WORK INSTRUCTION: From the line that contains "Solo Exhibitions: Page 3-4" to the end of the entries, write out every line exactly, including both ends, and nothing more.

DATA FOR THE TASK:
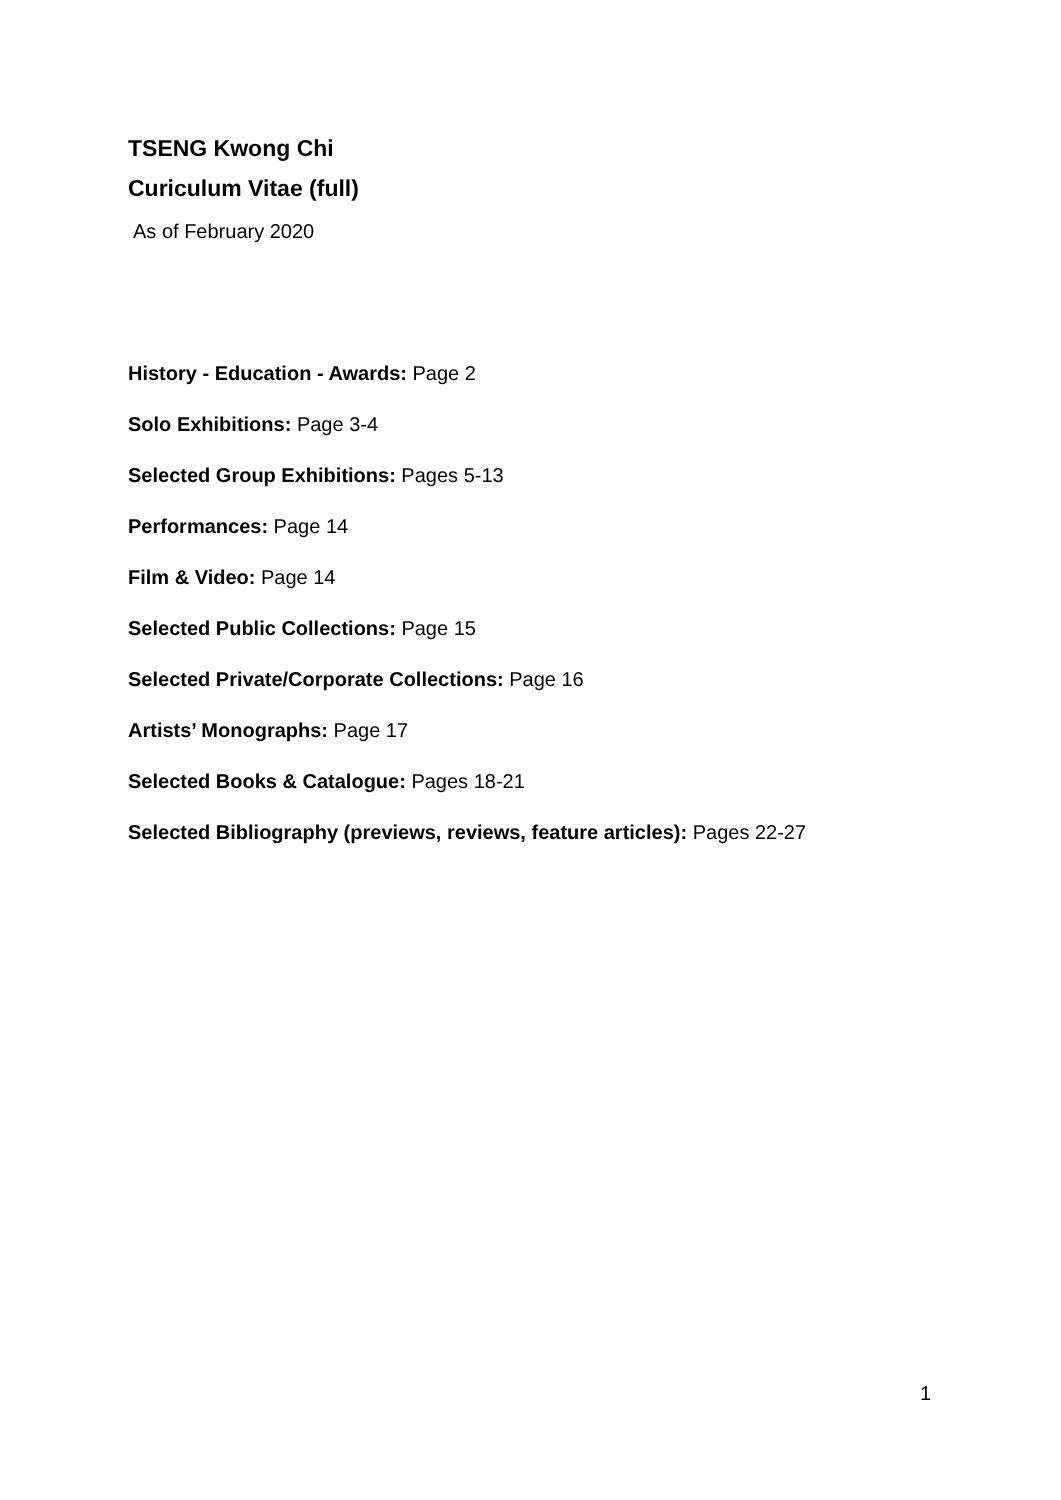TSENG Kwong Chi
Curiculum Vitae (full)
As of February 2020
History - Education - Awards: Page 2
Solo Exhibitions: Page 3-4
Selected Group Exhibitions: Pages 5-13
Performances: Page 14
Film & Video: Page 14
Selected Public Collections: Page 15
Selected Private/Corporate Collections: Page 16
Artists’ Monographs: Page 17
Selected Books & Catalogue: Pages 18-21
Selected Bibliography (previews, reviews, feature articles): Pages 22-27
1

SOLUTION TO THIS EXERCISE:
Solo Exhibitions: Page 3-4
Selected Group Exhibitions: Pages 5-13
Performances: Page 14
Film & Video: Page 14
Selected Public Collections: Page 15
Selected Private/Corporate Collections: Page 16
Artists’ Monographs: Page 17
Selected Books & Catalogue: Pages 18-21
Selected Bibliography (previews, reviews, feature articles): Pages 22-27
1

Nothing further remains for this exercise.